Ask the typical governor, Republican or Democrat, about economic development incentives off the record and watch the eyes roll. What they’ll tell you almost every time is that they can’t live with them and they can’t live without them. Yes, if you want to lure a big company into your state you have to offer money. But that’s just an ante. It’s not usually the deciding factor.
That’s what makes Michigan Gov. Rick Snyder’s attempt to reform economic development incentives so interesting. Unlike most politicians, he’s more than willing to question the value of financial incentives to businesses. He’ll call them “the heroin drip of state government,” and he’ll ask, referring to his own state government, “Are we just an ATM?”
A political rookie elected in 2010, Snyder is neither a typical “cut taxes, cut regulations” kind of conservative, nor a typical big-ego-CEO-turned-politician. With a business career that includes stints with Coopers & Lybrand, Gateway Computer Corp. and a venture capital fund, he’s a self-described nerd, focused on measurements, metrics and results. So he came at the economic development issue with a more rigorous and analytical approach than most governors.
But as the rookie governor has become more seasoned, Snyder has backed off the idea of eliminating incentives altogether. Instead, he’s redirecting them in two ways. First, he’s focused on growing firms in Michigan rather than recruiting firms from the outside, what he calls “economic gardening” as opposed to “hunting.” Second, he’s focused on providing companies with short-term as opposed to long-term assistance, an approach that he thinks will help both the companies and the state.
In other words, Snyder is using a venture capitalist’s approach to state-level economic development. It’s a model more states are thinking about, and a model that may hold more potential for long-term success.

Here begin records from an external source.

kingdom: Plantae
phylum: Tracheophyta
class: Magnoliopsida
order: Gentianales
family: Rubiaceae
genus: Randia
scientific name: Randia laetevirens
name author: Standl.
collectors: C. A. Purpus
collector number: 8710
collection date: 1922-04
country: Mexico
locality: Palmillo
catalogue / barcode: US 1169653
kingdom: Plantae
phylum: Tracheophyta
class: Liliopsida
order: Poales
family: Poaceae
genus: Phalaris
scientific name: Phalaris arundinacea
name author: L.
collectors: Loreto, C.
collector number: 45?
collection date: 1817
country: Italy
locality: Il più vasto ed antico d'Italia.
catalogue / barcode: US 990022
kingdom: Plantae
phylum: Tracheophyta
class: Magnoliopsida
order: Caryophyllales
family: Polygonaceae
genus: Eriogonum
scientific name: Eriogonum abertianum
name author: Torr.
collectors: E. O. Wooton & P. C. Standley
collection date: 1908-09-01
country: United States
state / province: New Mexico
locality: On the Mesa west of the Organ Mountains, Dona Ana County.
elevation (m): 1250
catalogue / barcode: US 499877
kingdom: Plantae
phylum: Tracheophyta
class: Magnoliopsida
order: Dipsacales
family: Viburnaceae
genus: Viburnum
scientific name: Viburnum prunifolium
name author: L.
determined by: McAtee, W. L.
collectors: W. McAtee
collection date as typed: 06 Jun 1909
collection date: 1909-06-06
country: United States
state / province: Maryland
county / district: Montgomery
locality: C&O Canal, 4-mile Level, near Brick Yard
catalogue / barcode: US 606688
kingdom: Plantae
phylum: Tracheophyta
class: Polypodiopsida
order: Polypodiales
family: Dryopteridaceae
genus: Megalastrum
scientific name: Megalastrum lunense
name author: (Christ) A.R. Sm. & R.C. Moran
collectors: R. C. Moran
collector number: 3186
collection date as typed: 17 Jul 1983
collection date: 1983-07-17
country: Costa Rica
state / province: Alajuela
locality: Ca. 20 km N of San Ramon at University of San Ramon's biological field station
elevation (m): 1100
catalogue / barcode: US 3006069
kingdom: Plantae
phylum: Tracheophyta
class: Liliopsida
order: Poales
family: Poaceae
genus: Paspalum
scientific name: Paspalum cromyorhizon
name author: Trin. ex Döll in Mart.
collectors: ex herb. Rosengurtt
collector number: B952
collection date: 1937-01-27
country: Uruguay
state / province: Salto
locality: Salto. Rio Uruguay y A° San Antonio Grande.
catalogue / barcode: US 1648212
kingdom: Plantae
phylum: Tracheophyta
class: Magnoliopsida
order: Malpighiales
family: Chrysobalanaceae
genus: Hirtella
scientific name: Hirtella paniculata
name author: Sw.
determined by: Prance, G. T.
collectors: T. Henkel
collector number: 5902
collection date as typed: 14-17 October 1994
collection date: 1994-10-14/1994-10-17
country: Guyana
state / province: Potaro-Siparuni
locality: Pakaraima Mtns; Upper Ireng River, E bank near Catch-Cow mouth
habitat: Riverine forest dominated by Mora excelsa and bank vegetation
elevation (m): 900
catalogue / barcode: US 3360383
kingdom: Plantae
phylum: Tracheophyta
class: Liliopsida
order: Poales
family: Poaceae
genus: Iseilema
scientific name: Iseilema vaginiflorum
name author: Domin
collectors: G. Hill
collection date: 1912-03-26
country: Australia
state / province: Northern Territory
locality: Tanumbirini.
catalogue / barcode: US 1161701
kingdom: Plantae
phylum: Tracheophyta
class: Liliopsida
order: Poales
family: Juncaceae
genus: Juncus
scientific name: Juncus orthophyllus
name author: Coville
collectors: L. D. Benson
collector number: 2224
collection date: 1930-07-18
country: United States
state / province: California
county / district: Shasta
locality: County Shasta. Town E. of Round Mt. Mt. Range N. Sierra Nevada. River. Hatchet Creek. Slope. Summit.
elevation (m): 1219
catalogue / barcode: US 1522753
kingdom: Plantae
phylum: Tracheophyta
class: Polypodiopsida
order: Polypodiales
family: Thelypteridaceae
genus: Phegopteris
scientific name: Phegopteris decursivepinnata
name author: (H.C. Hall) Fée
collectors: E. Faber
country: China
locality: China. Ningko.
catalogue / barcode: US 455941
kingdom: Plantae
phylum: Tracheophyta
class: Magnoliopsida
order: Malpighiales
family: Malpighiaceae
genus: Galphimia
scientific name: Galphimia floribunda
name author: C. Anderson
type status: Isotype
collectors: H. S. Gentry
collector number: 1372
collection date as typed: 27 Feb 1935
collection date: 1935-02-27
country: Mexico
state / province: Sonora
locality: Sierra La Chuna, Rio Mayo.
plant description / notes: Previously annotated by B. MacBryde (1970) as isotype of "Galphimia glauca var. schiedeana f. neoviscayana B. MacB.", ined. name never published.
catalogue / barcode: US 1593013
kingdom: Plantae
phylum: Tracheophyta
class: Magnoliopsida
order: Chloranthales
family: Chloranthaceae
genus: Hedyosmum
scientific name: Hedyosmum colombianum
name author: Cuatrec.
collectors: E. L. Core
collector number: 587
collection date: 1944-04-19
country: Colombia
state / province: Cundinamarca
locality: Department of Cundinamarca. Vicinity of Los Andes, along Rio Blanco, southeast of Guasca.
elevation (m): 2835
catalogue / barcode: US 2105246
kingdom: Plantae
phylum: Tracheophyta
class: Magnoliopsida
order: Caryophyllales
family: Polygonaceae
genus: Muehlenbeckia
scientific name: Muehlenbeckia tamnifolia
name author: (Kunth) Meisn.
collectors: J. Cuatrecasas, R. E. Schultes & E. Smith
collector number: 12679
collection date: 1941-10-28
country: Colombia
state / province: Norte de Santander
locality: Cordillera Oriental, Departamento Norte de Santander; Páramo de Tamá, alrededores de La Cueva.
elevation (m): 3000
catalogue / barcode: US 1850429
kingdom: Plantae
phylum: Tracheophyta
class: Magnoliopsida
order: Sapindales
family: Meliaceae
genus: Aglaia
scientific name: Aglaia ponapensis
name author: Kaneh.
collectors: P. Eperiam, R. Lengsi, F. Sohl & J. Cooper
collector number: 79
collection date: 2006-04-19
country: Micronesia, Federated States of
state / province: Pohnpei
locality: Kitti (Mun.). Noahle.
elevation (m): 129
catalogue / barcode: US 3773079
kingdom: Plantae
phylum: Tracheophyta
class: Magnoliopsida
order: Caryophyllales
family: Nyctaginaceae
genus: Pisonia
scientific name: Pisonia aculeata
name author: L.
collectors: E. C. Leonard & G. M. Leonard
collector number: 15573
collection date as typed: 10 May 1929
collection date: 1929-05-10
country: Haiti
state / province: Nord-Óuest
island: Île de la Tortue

Venture capitalists are in the business of finding promising companies and helping them grow by investing the right amount of money at the right time. They know that many (if not most) of their investments will fail. But they also know that the successful companies will more than make up for the losses.
So economic gardening, as Snyder defines it, is very much in the venture capital tradition. You don’t steal or strip big companies. You take small ones and figure out how to grow them into big ones.
Similarly, Snyder’s approach to getting money to businesses also falls within the venture capital tradition, though Snyder clearly has a long-range budgeting reason to do it as well. In many cases, Snyder has done away with long-term tax credits and replaced them with short-term financial assistance, giving businesses more cash now (by matching venture capital investments) rather than providing it over 10 or 15 years.
When Snyder talks about this shift, he focuses on limiting the state’s long-lasting liability. By eliminating long-term tax credits, he’ll say, the state is not tying up tax revenues in the out years. Mature companies might want long-term tax breaks, but growing companies need cash up front, at the right time, in order to grow.
It’s hard to say whether Snyder’s approach will work. After all, the incentive reform has only been in place for a few months, and it’s part of a much larger package, with overall tax reform being the centerpiece. But beyond that, given what’s happened in the last decade, Michigan has nowhere to go but up.
As the economic downturn drags on, we’d all be well advised to take a close look at Snyder’s venture capital approach to economic growth. When the presidential campaign unfolds this summer and fall, the central debate will be how to grow the economy. Mitt Romney will claim he created jobs at Bain Capital, which is not a venture capital fund but a private equity company that retooled troubled companies, whereas President Obama will claim Romney increased wealth but destroyed jobs in the process. Snyder’s venture capital approach may well teach the lesson that the presidential back-and-forth is beside the point.